PAGE EXCERPT -
• • • • •
Harrington Harbour is an unconstituted locality within the municipality of Côte-Nord-du-Golfe-du-Saint-Laurent in the Côte-Nord region of Quebec, Canada.

==History==
Harrington Harbour was founded near the end of the 19th century by fishermen from Newfoundland. The primary activity is commercial fishing for crabs, lobster, turbot, halibut, and cod. Harrington Harbour was named after Charles Stanhope, 3rd Earl of Harrington.

It is also known locally as "Hospital Island", from its earlier role as a medical centre for the area. Harrington Harbour is a small village on average 300 residents. Harrington Harbour was originally settled by Newfoundland families in search of fish stocks in the second half of the 19th century. Dr. Wilfred Grenfell, founder of the famous medical mission in the region, visited Harrington Harbour starting in the late 19th century. Grenfell built a hospital on the island, earning the village its nickname of Hospital Island.
• • • • •
DATA TO EXAMINE -
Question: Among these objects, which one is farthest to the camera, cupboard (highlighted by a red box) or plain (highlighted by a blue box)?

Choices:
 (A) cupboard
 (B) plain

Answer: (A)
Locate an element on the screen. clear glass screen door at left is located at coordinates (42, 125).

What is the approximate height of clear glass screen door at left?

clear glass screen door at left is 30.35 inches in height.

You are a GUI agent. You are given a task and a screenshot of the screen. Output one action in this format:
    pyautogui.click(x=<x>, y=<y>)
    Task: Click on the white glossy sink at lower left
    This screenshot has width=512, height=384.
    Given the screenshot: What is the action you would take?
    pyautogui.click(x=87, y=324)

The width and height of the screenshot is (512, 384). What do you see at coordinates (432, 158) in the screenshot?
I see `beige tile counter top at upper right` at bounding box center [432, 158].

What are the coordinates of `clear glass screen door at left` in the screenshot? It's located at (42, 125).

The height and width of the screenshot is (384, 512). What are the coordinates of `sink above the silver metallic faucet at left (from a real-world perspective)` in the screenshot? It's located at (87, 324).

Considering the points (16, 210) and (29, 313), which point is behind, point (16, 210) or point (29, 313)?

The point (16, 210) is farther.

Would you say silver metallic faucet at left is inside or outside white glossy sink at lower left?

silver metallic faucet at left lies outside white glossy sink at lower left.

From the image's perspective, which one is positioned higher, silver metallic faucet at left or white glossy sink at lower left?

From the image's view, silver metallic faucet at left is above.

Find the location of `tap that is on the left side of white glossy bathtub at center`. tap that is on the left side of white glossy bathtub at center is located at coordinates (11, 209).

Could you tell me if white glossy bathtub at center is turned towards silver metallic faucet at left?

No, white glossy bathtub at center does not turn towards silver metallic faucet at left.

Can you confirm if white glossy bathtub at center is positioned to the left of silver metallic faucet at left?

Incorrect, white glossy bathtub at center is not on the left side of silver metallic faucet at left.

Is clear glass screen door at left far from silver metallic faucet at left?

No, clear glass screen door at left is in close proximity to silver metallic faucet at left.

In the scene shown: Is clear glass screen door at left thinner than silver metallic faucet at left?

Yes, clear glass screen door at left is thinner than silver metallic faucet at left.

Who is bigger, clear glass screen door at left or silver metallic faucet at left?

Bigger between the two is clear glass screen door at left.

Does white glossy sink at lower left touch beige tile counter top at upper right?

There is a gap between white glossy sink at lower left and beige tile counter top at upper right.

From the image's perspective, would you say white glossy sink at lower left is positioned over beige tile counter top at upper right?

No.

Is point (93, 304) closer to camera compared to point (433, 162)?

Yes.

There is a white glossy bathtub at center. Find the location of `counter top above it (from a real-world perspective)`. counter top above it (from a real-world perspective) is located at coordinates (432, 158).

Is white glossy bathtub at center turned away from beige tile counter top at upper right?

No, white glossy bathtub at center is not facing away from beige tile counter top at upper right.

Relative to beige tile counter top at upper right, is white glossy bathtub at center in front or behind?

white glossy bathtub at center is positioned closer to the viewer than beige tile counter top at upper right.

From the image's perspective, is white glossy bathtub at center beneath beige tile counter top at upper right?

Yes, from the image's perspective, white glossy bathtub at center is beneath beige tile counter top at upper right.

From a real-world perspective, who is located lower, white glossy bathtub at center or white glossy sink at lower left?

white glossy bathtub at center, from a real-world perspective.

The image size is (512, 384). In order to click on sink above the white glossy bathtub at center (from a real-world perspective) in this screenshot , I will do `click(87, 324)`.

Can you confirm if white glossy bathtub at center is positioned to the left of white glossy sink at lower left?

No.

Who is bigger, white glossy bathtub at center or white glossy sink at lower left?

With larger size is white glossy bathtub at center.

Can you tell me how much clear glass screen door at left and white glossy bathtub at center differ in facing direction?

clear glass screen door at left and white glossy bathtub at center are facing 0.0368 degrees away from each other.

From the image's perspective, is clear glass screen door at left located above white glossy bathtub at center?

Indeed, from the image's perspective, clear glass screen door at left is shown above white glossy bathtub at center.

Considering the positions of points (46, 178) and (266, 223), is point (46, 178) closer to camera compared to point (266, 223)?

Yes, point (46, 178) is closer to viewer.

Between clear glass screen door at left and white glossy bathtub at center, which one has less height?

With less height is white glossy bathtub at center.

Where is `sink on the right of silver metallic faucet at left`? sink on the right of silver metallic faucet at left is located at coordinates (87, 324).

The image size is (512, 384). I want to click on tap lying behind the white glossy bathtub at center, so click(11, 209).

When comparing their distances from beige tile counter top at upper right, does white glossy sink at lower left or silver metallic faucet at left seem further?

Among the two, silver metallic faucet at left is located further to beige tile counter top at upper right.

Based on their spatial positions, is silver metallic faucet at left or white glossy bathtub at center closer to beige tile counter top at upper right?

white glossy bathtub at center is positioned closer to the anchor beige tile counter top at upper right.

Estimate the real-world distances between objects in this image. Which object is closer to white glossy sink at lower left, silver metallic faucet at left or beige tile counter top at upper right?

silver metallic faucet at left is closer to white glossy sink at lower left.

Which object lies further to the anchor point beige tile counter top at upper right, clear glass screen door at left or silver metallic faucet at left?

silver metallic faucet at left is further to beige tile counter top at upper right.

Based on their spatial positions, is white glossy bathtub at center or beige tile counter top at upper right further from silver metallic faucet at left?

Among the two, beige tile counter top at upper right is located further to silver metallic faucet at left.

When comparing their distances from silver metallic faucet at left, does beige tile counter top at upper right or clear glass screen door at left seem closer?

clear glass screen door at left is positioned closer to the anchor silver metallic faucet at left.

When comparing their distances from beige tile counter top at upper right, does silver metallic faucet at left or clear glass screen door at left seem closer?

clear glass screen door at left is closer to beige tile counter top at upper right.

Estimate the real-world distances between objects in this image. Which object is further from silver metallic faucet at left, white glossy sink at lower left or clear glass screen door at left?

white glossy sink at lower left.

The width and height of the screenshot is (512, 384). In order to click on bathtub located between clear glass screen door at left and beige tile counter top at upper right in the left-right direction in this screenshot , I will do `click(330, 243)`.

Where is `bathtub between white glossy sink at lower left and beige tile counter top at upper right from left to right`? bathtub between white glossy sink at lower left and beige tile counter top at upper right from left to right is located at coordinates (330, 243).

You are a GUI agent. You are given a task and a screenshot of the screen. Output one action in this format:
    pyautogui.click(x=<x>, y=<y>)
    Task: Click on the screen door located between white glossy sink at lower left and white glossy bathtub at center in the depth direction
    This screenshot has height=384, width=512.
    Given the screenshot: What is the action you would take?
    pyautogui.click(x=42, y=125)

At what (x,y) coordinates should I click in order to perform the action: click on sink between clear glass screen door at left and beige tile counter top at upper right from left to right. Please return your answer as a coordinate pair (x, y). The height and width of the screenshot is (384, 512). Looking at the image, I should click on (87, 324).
• • • • •
INSTRUCTIONS FOR THE TASK -
Copy the part of the Harrington Harbour text between "Harrington Harbour is an" and "of Quebec, Canada.", inclusive.

TASK ANSWER -
Harrington Harbour is an unconstituted locality within the municipality of Côte-Nord-du-Golfe-du-Saint-Laurent in the Côte-Nord region of Quebec, Canada.